Yuri Senesi (born 26 January 1997) is an Italian football player. He plays as a forward for Serie D club Lupa Frascati.

Club career

Cynthia 
On 13 September 2015, Senesi made his Serie D debut, for Cynthia, as a substitute replacing Doriano Facondini in the 46th minute of a 0–0 home draw against Budoni, 3 days later he played his first entire match for Cynthia, a 2–1 away defeat against Torres. On 29 November he scored twice in a 3–0 away win over Astrea. Senesi ended his season with 34 appearances, 2 goals and 1 assist.

Olbia 
On 4 August 2016, Senesi was signed by Serie C side Olbia on an undisclosed fee. On 27 August he made his professional debut in Serie C, for Olbia, as a substitute replacing Mattia Muroni in the 79th minute of a 2–1 away defeat against Renate. On 18 September, Senesi played his first match as a starter for Olbia, a 1–0 away defeat against Lupa Roma, he was replaced by Daniele Ragatzu in the 66th minute. On 24 September 2017 he scored his first professional goal, as a substitute, in the 85th minute of a 2–0 home win over Pontedera. On 7 April 2018 he scored twice in a 4–2 home win over Livorno.

• [What to produce]
In the passage about Yuri Senesi, which club did he score twice against in a 3–0 away win on 29 November?

Items contained in a dataset
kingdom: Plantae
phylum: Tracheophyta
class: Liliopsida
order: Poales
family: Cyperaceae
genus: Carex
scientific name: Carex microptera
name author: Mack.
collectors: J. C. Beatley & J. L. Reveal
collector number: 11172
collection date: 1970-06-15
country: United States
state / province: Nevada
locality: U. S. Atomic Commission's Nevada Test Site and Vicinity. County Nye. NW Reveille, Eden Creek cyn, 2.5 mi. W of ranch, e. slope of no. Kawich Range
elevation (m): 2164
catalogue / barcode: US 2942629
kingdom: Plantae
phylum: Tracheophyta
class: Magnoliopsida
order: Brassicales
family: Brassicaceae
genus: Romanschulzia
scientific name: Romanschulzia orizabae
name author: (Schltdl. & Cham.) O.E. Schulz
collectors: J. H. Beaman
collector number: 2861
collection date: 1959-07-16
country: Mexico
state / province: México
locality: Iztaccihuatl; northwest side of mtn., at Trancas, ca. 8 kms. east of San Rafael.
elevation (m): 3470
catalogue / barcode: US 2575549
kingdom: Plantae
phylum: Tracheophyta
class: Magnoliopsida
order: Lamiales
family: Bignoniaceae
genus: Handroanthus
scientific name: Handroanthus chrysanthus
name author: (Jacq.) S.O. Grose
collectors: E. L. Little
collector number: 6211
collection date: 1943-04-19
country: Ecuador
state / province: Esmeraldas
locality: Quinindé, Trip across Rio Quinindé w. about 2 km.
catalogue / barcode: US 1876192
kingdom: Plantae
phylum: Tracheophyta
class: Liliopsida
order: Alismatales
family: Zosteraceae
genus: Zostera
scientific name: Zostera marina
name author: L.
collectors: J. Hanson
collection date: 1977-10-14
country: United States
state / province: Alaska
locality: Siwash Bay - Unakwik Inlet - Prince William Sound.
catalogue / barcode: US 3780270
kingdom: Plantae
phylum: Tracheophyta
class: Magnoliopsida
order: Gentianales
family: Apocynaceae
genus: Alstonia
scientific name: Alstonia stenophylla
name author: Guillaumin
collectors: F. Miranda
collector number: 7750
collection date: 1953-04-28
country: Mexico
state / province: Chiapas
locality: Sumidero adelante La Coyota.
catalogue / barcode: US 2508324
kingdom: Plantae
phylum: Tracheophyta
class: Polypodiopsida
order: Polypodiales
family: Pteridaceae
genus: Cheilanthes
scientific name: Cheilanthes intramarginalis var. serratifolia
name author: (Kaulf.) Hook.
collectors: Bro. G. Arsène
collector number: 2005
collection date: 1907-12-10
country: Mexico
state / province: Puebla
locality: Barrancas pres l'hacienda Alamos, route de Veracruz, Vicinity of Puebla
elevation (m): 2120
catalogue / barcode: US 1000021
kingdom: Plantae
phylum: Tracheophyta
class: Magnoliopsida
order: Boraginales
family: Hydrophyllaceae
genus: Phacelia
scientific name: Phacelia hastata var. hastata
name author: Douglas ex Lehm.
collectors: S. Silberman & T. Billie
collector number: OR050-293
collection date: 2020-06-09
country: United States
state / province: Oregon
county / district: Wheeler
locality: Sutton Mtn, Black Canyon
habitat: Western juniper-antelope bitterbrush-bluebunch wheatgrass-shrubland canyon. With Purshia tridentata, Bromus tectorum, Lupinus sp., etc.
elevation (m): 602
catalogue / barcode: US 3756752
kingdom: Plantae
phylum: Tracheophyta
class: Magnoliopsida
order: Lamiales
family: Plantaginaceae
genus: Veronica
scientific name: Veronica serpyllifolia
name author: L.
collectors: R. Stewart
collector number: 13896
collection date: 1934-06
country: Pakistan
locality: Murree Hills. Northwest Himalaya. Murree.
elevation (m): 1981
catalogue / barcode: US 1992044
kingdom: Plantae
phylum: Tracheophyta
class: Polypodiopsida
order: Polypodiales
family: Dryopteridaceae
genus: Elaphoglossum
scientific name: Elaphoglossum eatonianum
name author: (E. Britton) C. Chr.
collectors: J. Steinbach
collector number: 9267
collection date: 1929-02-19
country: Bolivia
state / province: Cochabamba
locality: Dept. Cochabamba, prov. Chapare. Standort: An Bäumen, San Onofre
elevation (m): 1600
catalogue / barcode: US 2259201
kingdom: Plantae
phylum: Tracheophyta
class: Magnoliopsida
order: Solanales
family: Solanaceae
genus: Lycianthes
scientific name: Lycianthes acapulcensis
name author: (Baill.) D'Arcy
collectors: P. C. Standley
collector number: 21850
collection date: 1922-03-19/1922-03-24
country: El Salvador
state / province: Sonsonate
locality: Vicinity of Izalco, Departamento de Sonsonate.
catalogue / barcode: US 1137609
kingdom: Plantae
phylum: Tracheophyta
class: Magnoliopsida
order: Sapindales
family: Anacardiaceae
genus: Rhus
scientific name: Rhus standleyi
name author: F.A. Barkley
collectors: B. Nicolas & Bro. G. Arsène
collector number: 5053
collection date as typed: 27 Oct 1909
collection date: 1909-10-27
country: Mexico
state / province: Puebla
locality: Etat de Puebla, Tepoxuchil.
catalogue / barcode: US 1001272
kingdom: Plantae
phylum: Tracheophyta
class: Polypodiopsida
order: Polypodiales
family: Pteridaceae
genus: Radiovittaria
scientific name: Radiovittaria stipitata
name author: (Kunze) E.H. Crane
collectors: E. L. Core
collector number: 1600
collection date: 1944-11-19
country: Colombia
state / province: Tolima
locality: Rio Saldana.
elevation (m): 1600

• [Reply]
Astrea.